Provided passage:
++++++++++
This 05 November 2020, the Global Initiative for Economic, Social and Cultural Rights (GI-ESCR), TECHO-Chile and Fundación Vivienda launched their joint report in a seminar on housing dignity, examining the possibilities of incorporating the right to housing in the new Chilean constitution. Over 100 people, including experts and local communities’ representatives, attended the event.

On the aftermath of the referendum on the new Constitution, which Chileans massively approved, this work contributes to the debate on how to elaborate a new social pact that organizes and distributes power, and guarantees human rights for all, including the right to housing.

The analysis is based on the main urban and housing challenges identified by communities themselves, on international human rights standards and on the comparative examination of other constitutions.

It notably analyses the following dimensions around the right to housing:

  • The main challenges that Chile faces in the field of housing

  • Housing in international law

  • The absence of the right to housing in the 1980’s Chilean Constitution.

  • The right to housing in other constitutions of the world

  • Specific proposals for the incorporation of the right to housing in the New Constitution

Magdalena Sepúlveda Carmona, Executive Director of GI-ESCR highlighted the contribution that this work aims to make in the constituent debate in Chile:

This report comes to unseat this myth that they have made us believe, that the right to housing means that the State must grant a house to whoever asks for it and that anyone could come before a judge to ask for a home. Actually, when we talk about the right to housing, we are referring rather to issues such as legal security in tenure, the availability of services, accessibility, the location, and the adequacy of housing. Very different issues we need to address. ”

Sebastián Bowen, Executive Director of TECHO-Chile and Fundación Vivienda, underlined the symbolic importance of recognizing the right to housing:

"Recognizing and guaranteeing the right to housing and the city is nothing more than recognizing the right to life, the right to live in peace, the right to live in a community."
++++++++++
Extracted data:
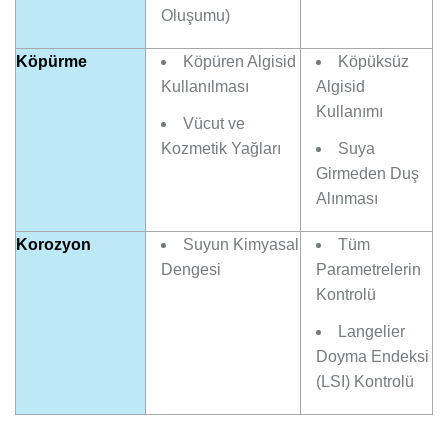
Oluşumu)
Köpürme
Köpüren Algisid
Köpüksüz
Kullanılması
Algisid
Kullanımı
Vücut ve
Kozmetik Yağları
Suya
Girmeden Duş
Alınması
Korozyon
Suyun Kimyasal
Tüm
Dengesi
Parametrelerin
Kontrolü
Langelier
Doyma Endeksi
(LSI) Kontrolü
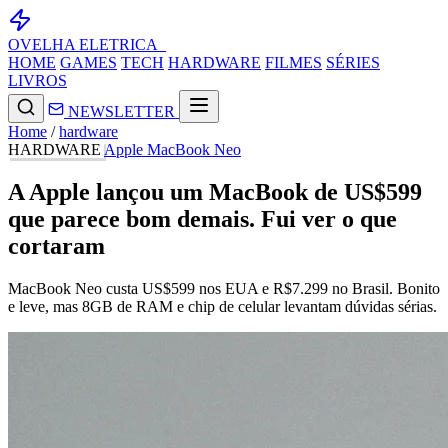
OVELHA
ELETRICA_
HOME
GAMES
TECH
HARDWARE
FILMES
SÉRIES
LIVROS
NEWSLETTER
Home
/
hardware
HARDWARE
Apple
MacBook Neo
A Apple lançou um MacBook de US$599
que parece bom demais. Fui ver o que
cortaram
MacBook Neo custa US$599 nos EUA e R$7.299 no Brasil. Bonito
e leve, mas 8GB de RAM e chip de celular levantam dúvidas sérias.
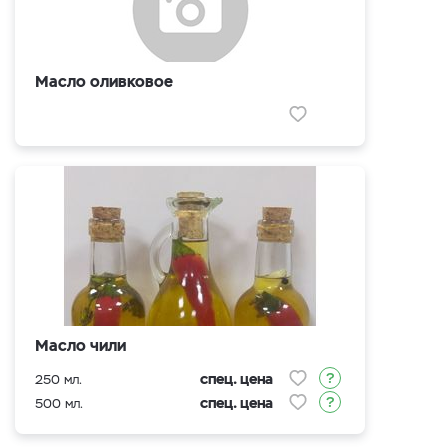
Масло оливковое
Масло чили
спец. цена
250 мл.
спец. цена
500 мл.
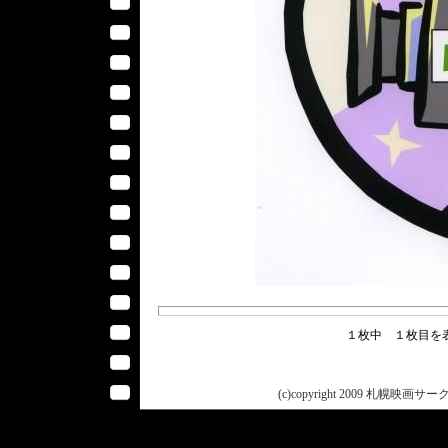
１枚中 １枚目
(c)copyright 2009 札幌映画サークル 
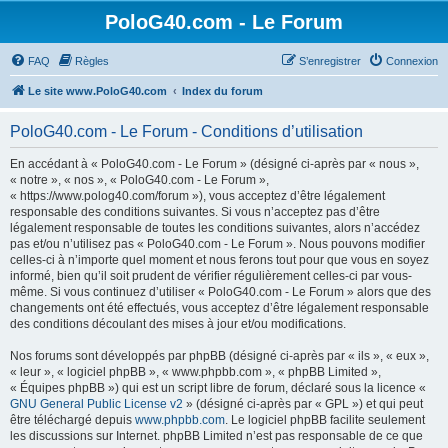
PoloG40.com - Le Forum
FAQ
Règles
S’enregistrer
Connexion
Le site www.PoloG40.com
Index du forum
PoloG40.com - Le Forum - Conditions d’utilisation
En accédant à « PoloG40.com - Le Forum » (désigné ci-après par « nous »,
« notre », « nos », « PoloG40.com - Le Forum »,
« https://www.polog40.com/forum »), vous acceptez d’être légalement
responsable des conditions suivantes. Si vous n’acceptez pas d’être
légalement responsable de toutes les conditions suivantes, alors n’accédez
pas et/ou n’utilisez pas « PoloG40.com - Le Forum ». Nous pouvons modifier
celles-ci à n’importe quel moment et nous ferons tout pour que vous en soyez
informé, bien qu’il soit prudent de vérifier régulièrement celles-ci par vous-
même. Si vous continuez d’utiliser « PoloG40.com - Le Forum » alors que des
changements ont été effectués, vous acceptez d’être légalement responsable
des conditions découlant des mises à jour et/ou modifications.
Nos forums sont développés par phpBB (désigné ci-après par « ils », « eux »,
« leur », « logiciel phpBB », « www.phpbb.com », « phpBB Limited »,
« Équipes phpBB ») qui est un script libre de forum, déclaré sous la licence «
GNU General Public License v2
» (désigné ci-après par « GPL ») et qui peut
être téléchargé depuis
www.phpbb.com
. Le logiciel phpBB facilite seulement
les discussions sur Internet. phpBB Limited n’est pas responsable de ce que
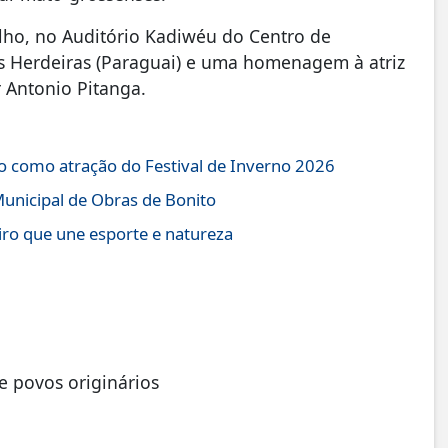
ulho, no Auditório Kadiwéu do Centro de
As Herdeiras (Paraguai) e uma homenagem à atriz
 Antonio Pitanga.
o como atração do Festival de Inverno 2026
Municipal de Obras de Bonito
iro que une esporte e natureza
e povos originários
++++++++++
What you should do: From the text above on the right to housing in Chile, output the passage from "On the aftermath" to "right to housing." word for word.

Exercise answer:
On the aftermath of the referendum on the new Constitution, which Chileans massively approved, this work contributes to the debate on how to elaborate a new social pact that organizes and distributes power, and guarantees human rights for all, including the right to housing.